I warned the audience that it wouldn’t be a short program, invoking the words of Casper Gutman (played by Sydney Greenstreet) in The Maltese Falcon: “I’m a man who likes talking to a man who likes to talk.” We both made a conscious effort to edit ourselves as the program went on, but the sold-out crowd never seemed impatient as Scorsese rattled off anecdotes, observations, imitations, and jokes.
Our conversation was, of necessity, propelled by the lineup of film clips, so we didn’t get to talk about such notable films as The Last Temptation of Christ and The King of Comedy or underrated ones like Bringing Out the Dead. Perhaps someday I’ll get to do part two of our q&a.
This is why he chose so many of his documentaries for the tribute: these films are highly personal and close to his heart.
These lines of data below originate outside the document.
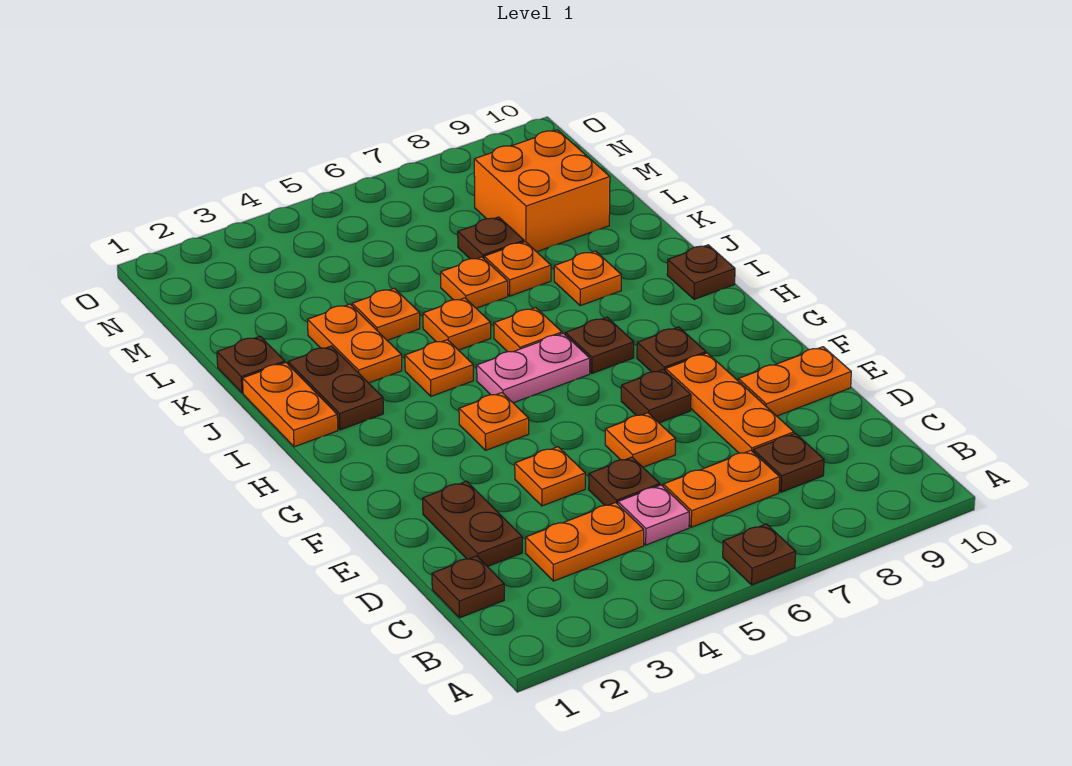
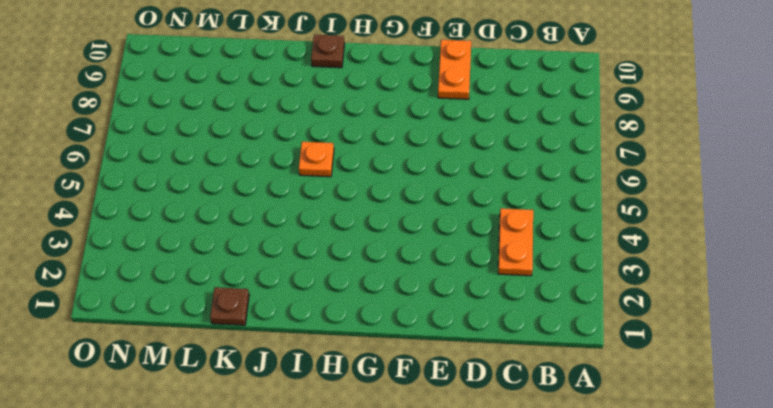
none -> brown plate A6 level 1
none -> brown plate C1 level 1
none -> pink plate C5 level 1
none -> orange plate C6:C7 level 1

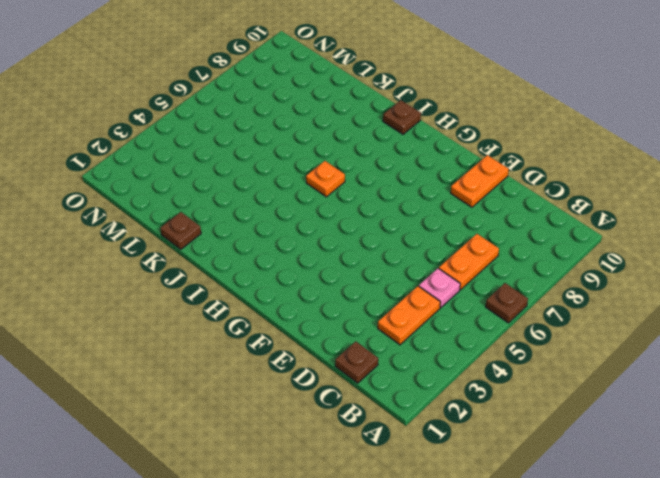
none -> brown plate C8 level 1
none -> brown plate D2:E2 level 1
none -> brown plate D5 level 1
none -> orange plate D8:F8 level 1

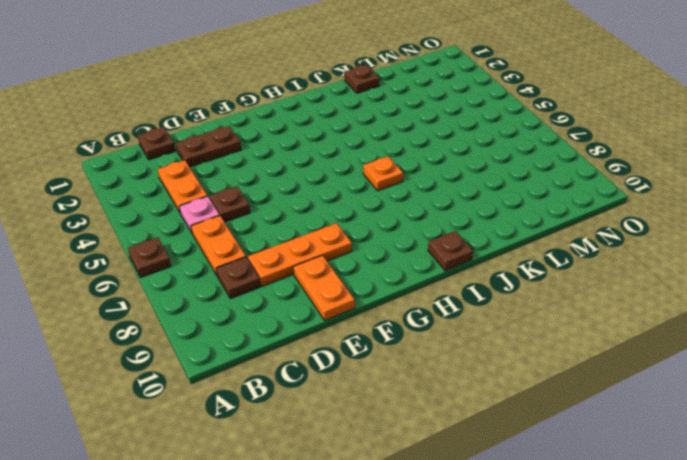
none -> orange plate E4 level 1
none -> orange plate E6 level 1
none -> brown plate F7 level 1
none -> orange plate G4 level 1

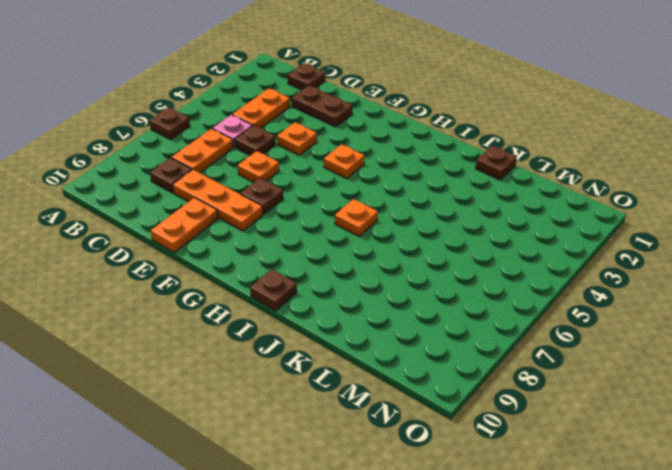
none -> brown plate G8 level 1
none -> pink plate H5:H6 level 1
none -> brown plate H7 level 1
none -> orange plate I1:J1 level 1

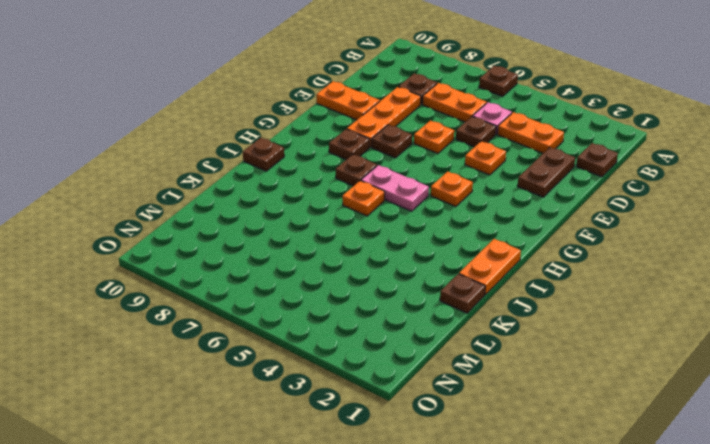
none -> brown plate I2:J2 level 1
none -> orange plate I4 level 1
none -> orange plate J3:K3 level 1
none -> orange plate J5 level 1

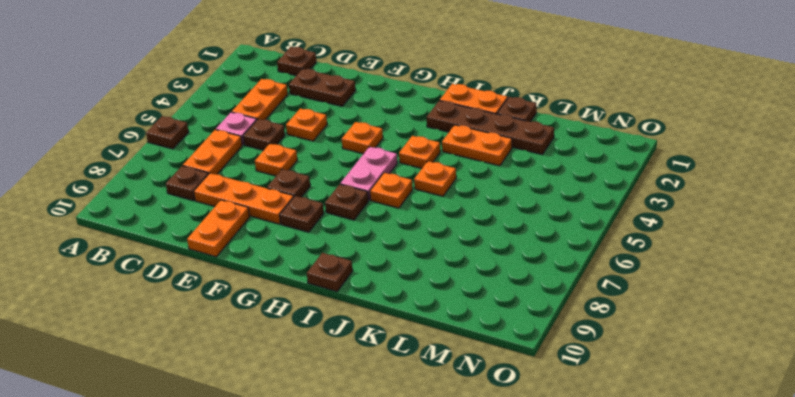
brown plate I2:L2 level 1 -> brown plate I2:J2 level 1
none -> orange plate J8 level 1
none -> orange plate K4 level 1
none -> orange plate K6 level 1
none -> orange plate K7 level 1

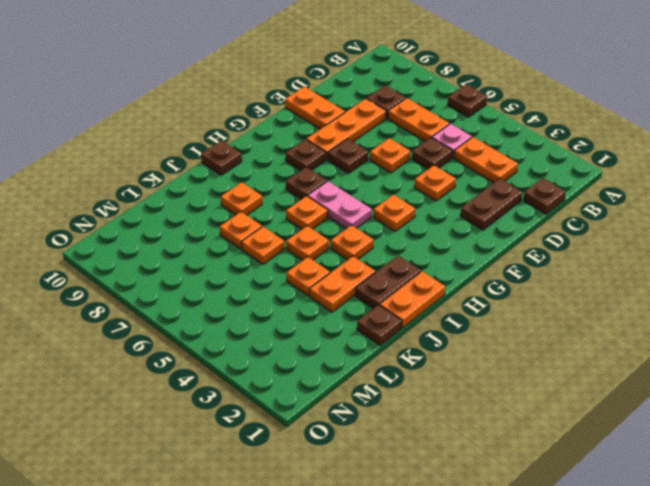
none -> brown plate L7 level 1
none -> orange brick L8:M9 level 1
It’s where he finds refuge from the enormous responsibility of making big, expensive, complicated feature films—dealing with schedules, egos, and budgets. During the four-year period he was working on the Dylan documentary someone asked when it would be released. He replied, “There is no release date. We’re still trying to find the story.” (The producers of his Hollywood movies aren’t happy that he often edits his documentaries at the same time the features are shooting, but having those alternative projects are a release, not a burden, for him.)
When he talks about his early years there is a special light in his eyes, whether it’s recalling how he felt after seeing John Cassavetes’ Shadows or taking pride in the fact that when they shot the “You talkin’ to me?” scene in Taxi Driver, under pressure to finish up the picture, he left in the natural street sounds and even an airplane flying overhead, because they were real. When I told him how astonished I was when I first learned that Mean Streets—the quintessential New York movie—was filmed mostly in Los Angeles, he explained how that came about, and how he blended a week’s worth of New York shots with the balance of the film’s West Coast production. (Robert De Niro fires a gun on a rooftop in Manhattan and breaks a window in Hollywood, etc.)
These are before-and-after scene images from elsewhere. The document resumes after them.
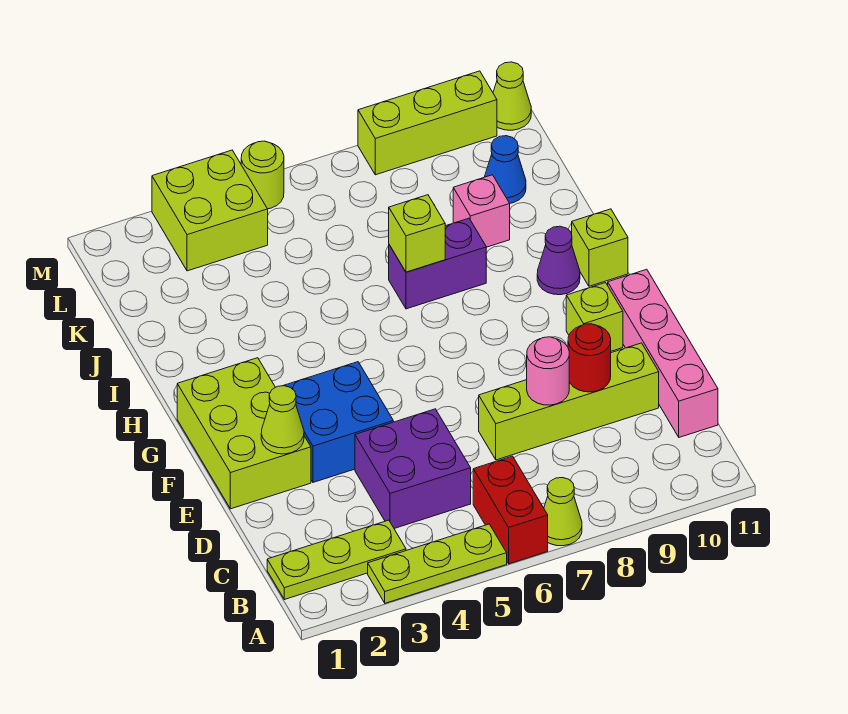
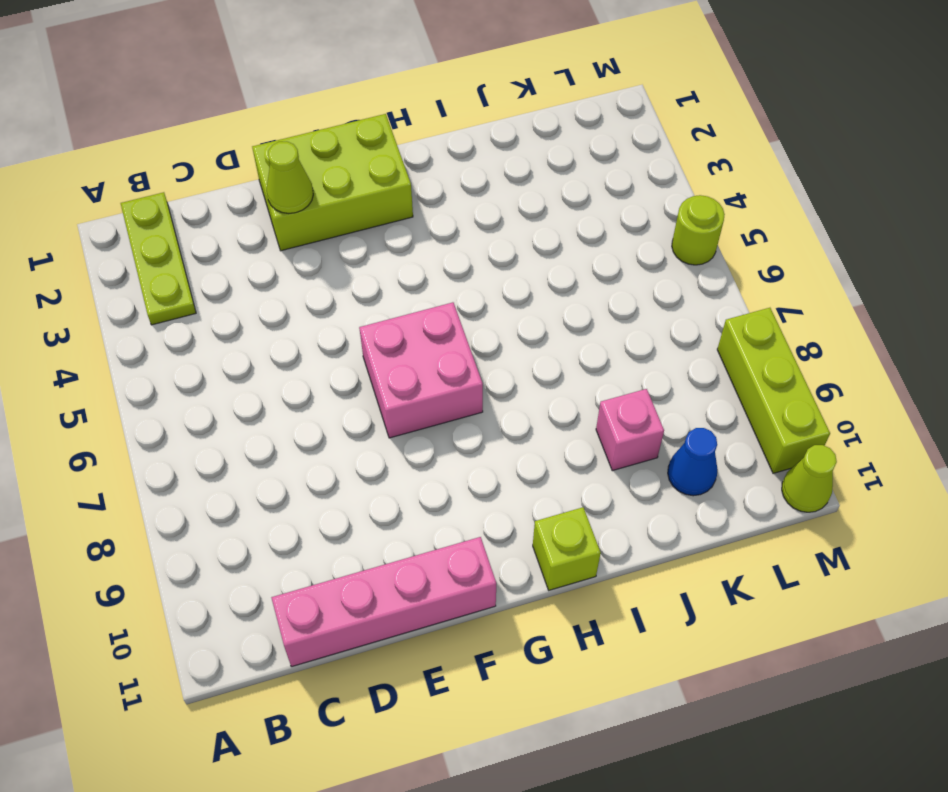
pink brick F6:G7 level 1 -> none
none -> lime plate A3:A5 level 1
none -> red brick A6:B6 level 1
none -> lime cone A7 level 1

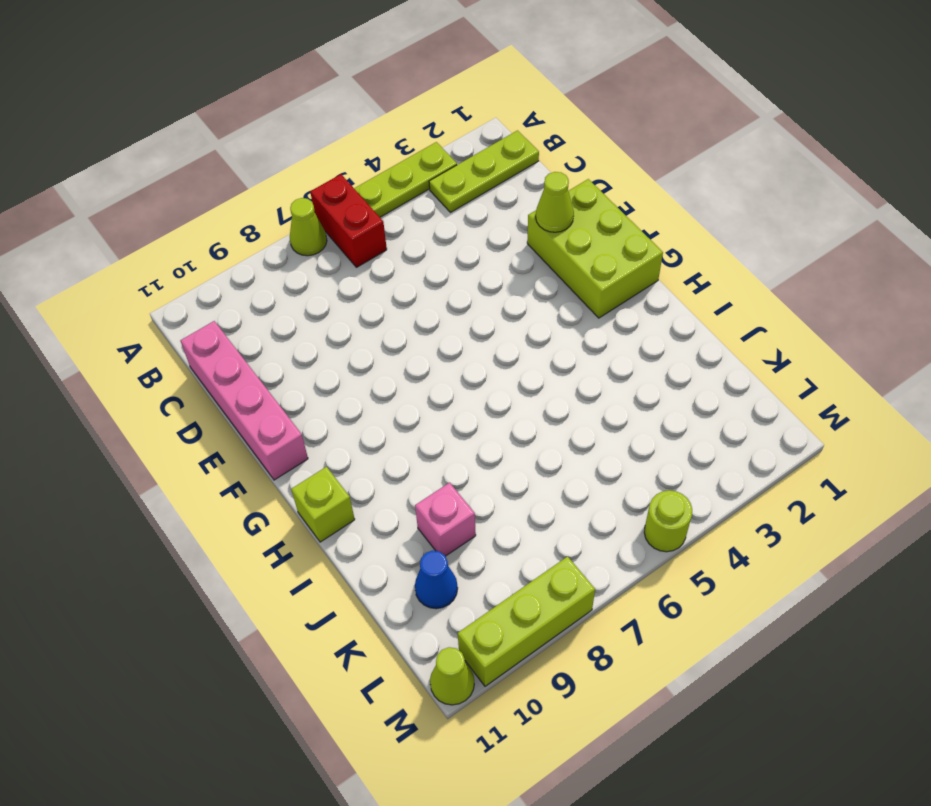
none -> purple brick C4:D5 level 1
none -> lime brick D7:D10 level 1
none -> blue brick E3:F4 level 1

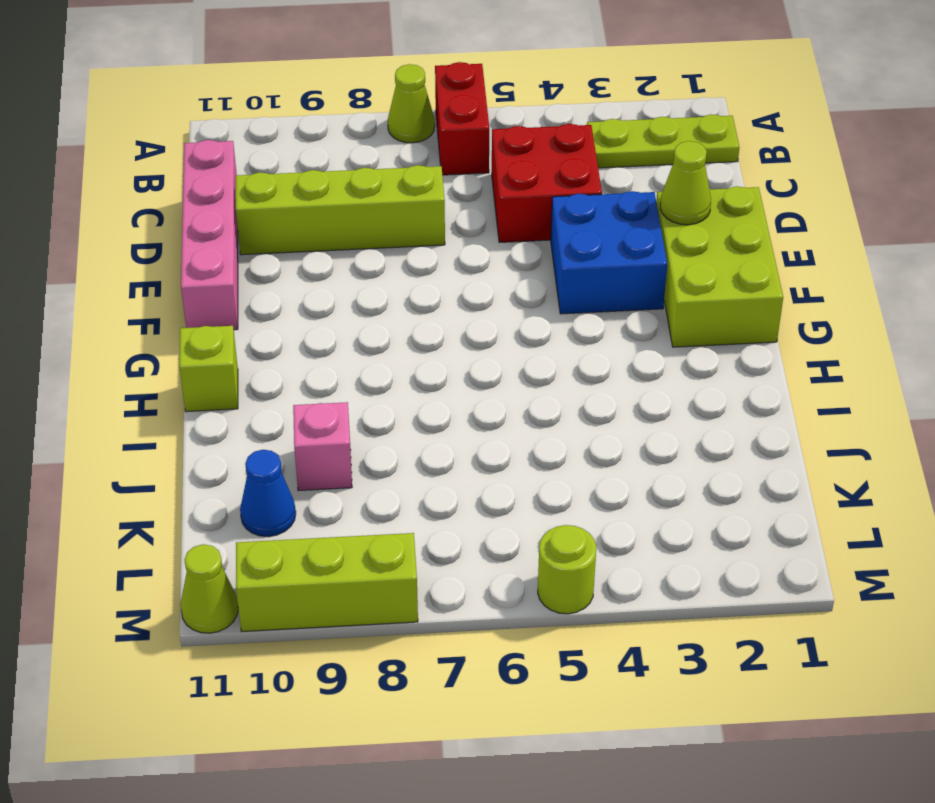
red brick C4:D5 level 1 -> purple brick C4:D5 level 1
none -> lime plate A3:A5 level 1
none -> lime brick F10 level 1
none -> purple cone H10 level 1

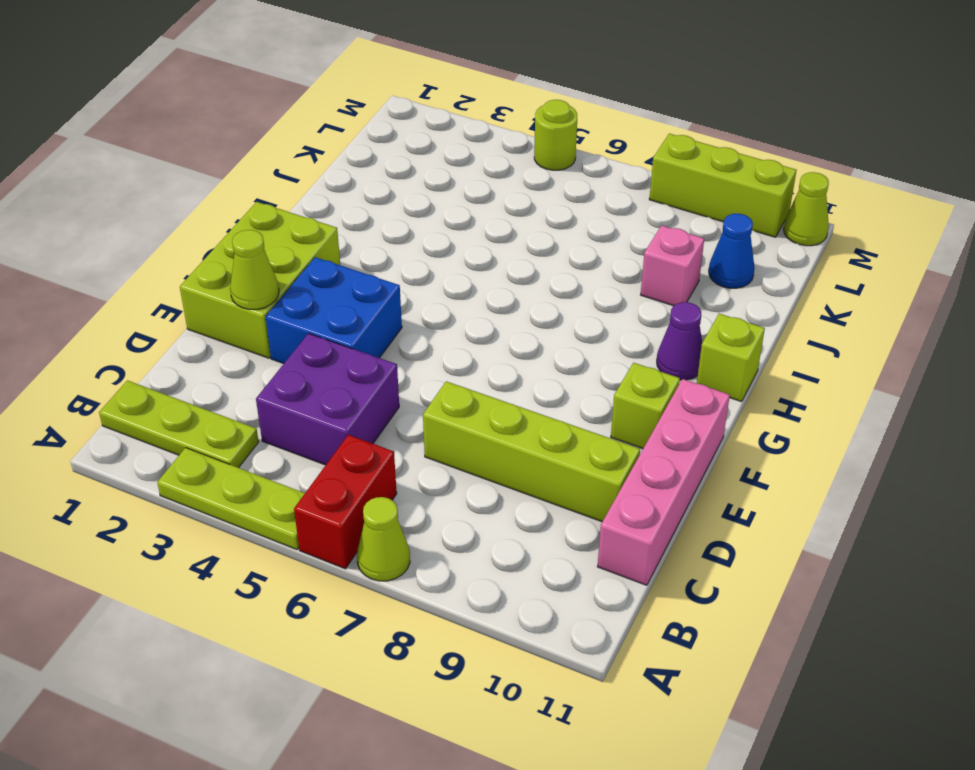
none -> purple brick I7:I8 level 1
none -> lime brick L3:M4 level 1
none -> pink round brick D8 level 2

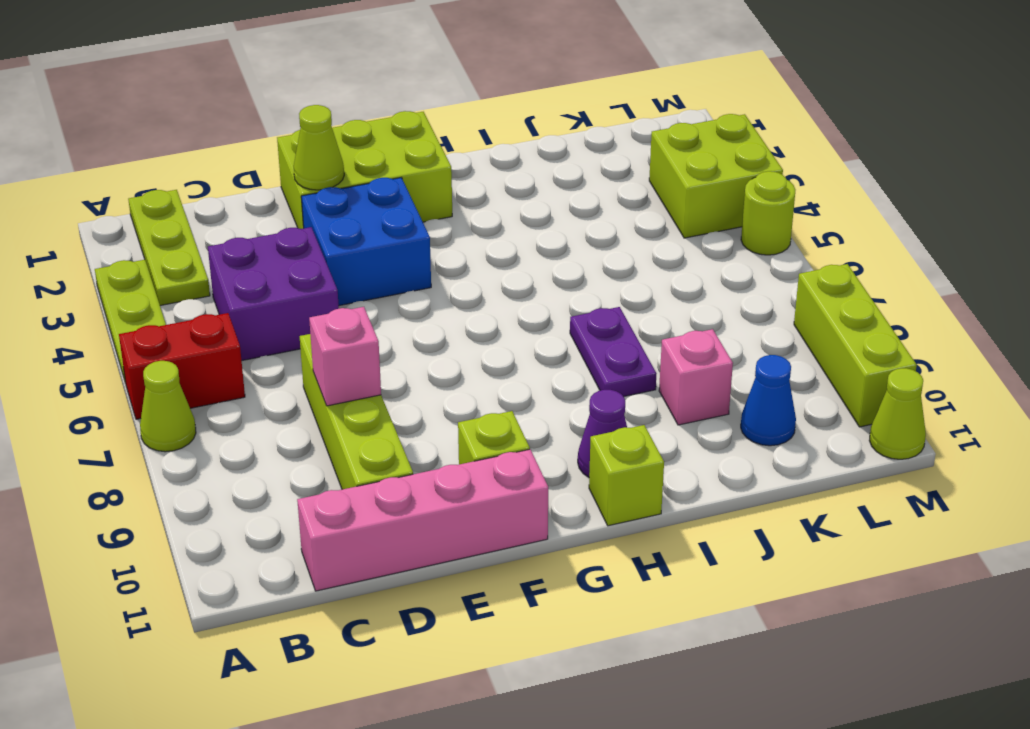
pink brick D8 level 2 -> pink round brick D8 level 2
purple plate I7:I8 level 1 -> purple brick I7:I8 level 1
none -> red round brick D9 level 2
none -> lime brick I7 level 2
I asked him if it was true that when he screened John Ford’s The Searchers for his class at NYU, he showed up in cowboy garb. It is true, but he explained that it was 1969-70, and he was a latecomer to cowboy boots and jeans (“I didn’t own a pair until I was 18. I’m Italian; we wear slacks.”). He also confessed that he was the only guy who wore cufflinks when he went to shoot Woodstock—and lost one there.
So many questions, so little time. By now most fans know that his daughter Francesca, who’s about to turn 12, was one of the key motivators for him making Hugo, the first of his movies she could actually see, and doing it in 3-D. He credits having a child later in life with putting him back in touch with his ability to play, and use his imagination, as kids do so naturally. Now that she’s older, he enjoys screening vintage films for her and her friends (from Cyrano de Bergerac to It Happened One Night), although he admits that most of the time he’s not watching the films so much as watching the girls. Spoken like a true parent…who just happens to be one of the world’s greatest filmmakers and movie lovers.